··· Data to examine ···

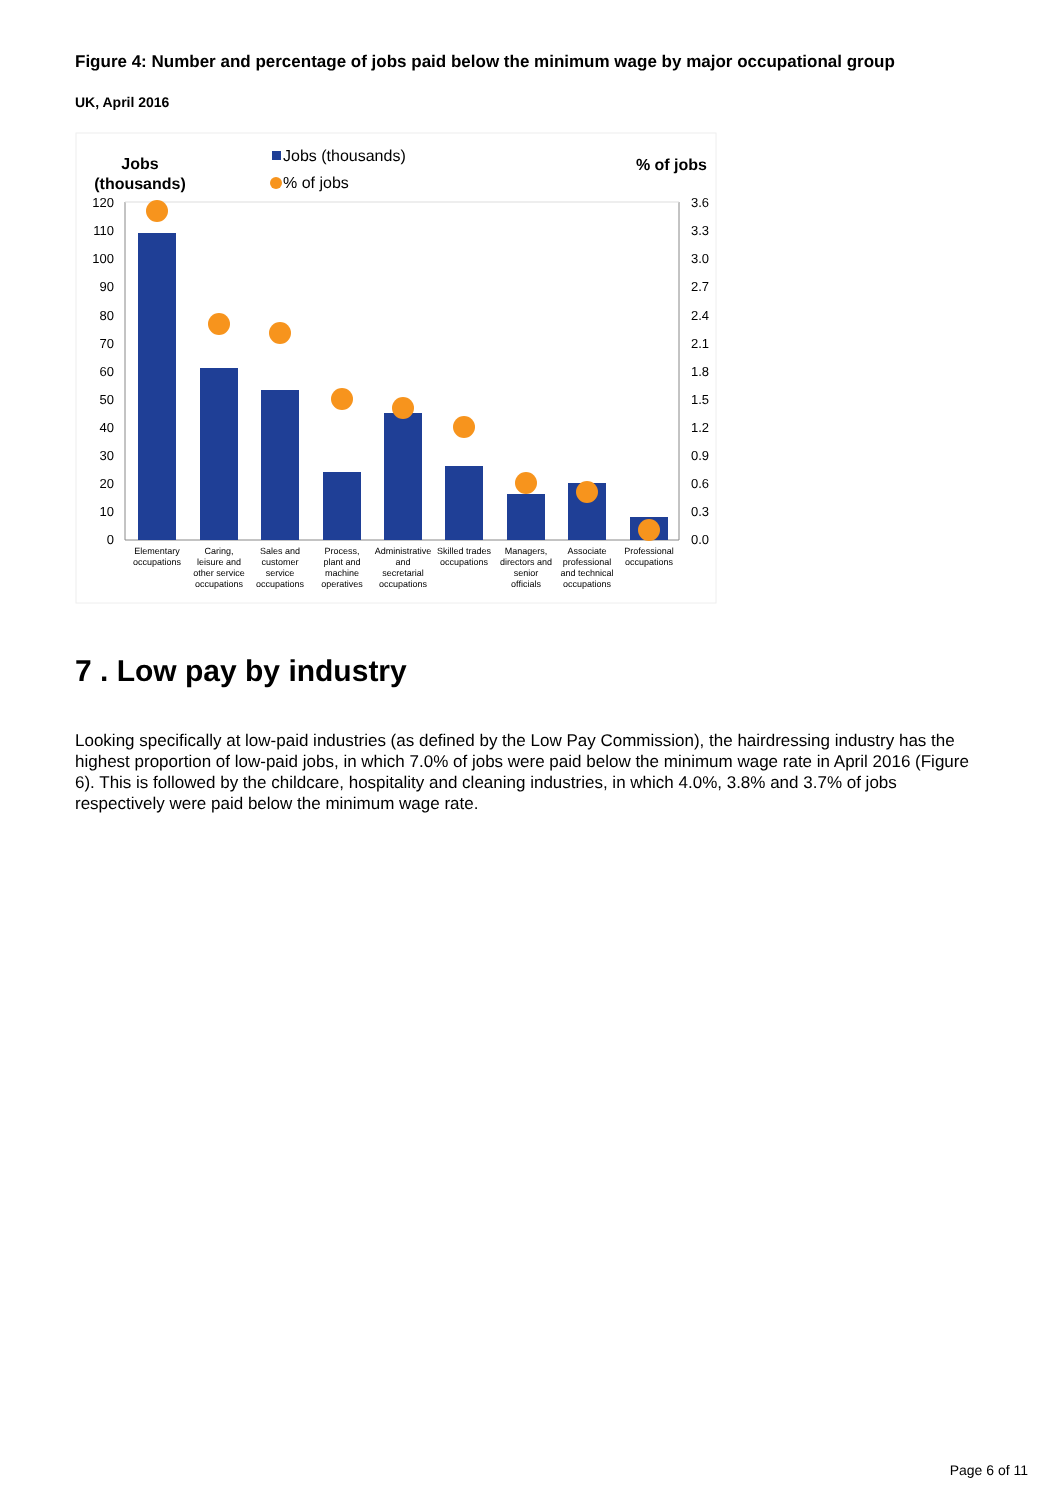Figure 4: Number and percentage of jobs paid below the minimum wage by major occupational group
UK, April 2016
Jobs
(thousands)
% of jobs
Jobs (thousands)
% of jobs
120
110
100
90
80
70
60
50
40
30
20
10
0
3.6
3.3
3.0
2.7
2.4
2.1
1.8
1.5
1.2
0.9
0.6
0.3
0.0
Elementary
occupations
Caring,
leisure and
other service
occupations
Sales and
customer
service
occupations
Process,
plant and
machine
operatives
Administrative
and
secretarial
occupations
Skilled trades
occupations
Managers,
directors and
senior
officials
Associate
professional
and technical
occupations
Professional
occupations
7 . Low pay by industry
Looking specifically at low-paid industries (as defined by the Low Pay Commission), the hairdressing industry has the highest proportion of low-paid jobs, in which 7.0% of jobs were paid below the minimum wage rate in April 2016 (Figure 6). This is followed by the childcare, hospitality and cleaning industries, in which 4.0%, 3.8% and 3.7% of jobs respectively were paid below the minimum wage rate.
Page 6 of 11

···

- _Exercise_: The data above must be reproduced exactly, without any of its pictures.

- _Solution_:
Figure 4: Number and percentage of jobs paid below the minimum wage by major occupational group
UK, April 2016
Jobs
(thousands)
% of jobs
Jobs (thousands)
% of jobs
120
110
100
90
80
70
60
50
40
30
20
10
0
3.6
3.3
3.0
2.7
2.4
2.1
1.8
1.5
1.2
0.9
0.6
0.3
0.0
Elementary
occupations
Caring,
leisure and
other service
occupations
Sales and
customer
service
occupations
Process,
plant and
machine
operatives
Administrative
and
secretarial
occupations
Skilled trades
occupations
Managers,
directors and
senior
officials
Associate
professional
and technical
occupations
Professional
occupations
7 . Low pay by industry
Looking specifically at low-paid industries (as defined by the Low Pay Commission), the hairdressing industry has the highest proportion of low-paid jobs, in which 7.0% of jobs were paid below the minimum wage rate in April 2016 (Figure 6). This is followed by the childcare, hospitality and cleaning industries, in which 4.0%, 3.8% and 3.7% of jobs respectively were paid below the minimum wage rate.
Page 6 of 11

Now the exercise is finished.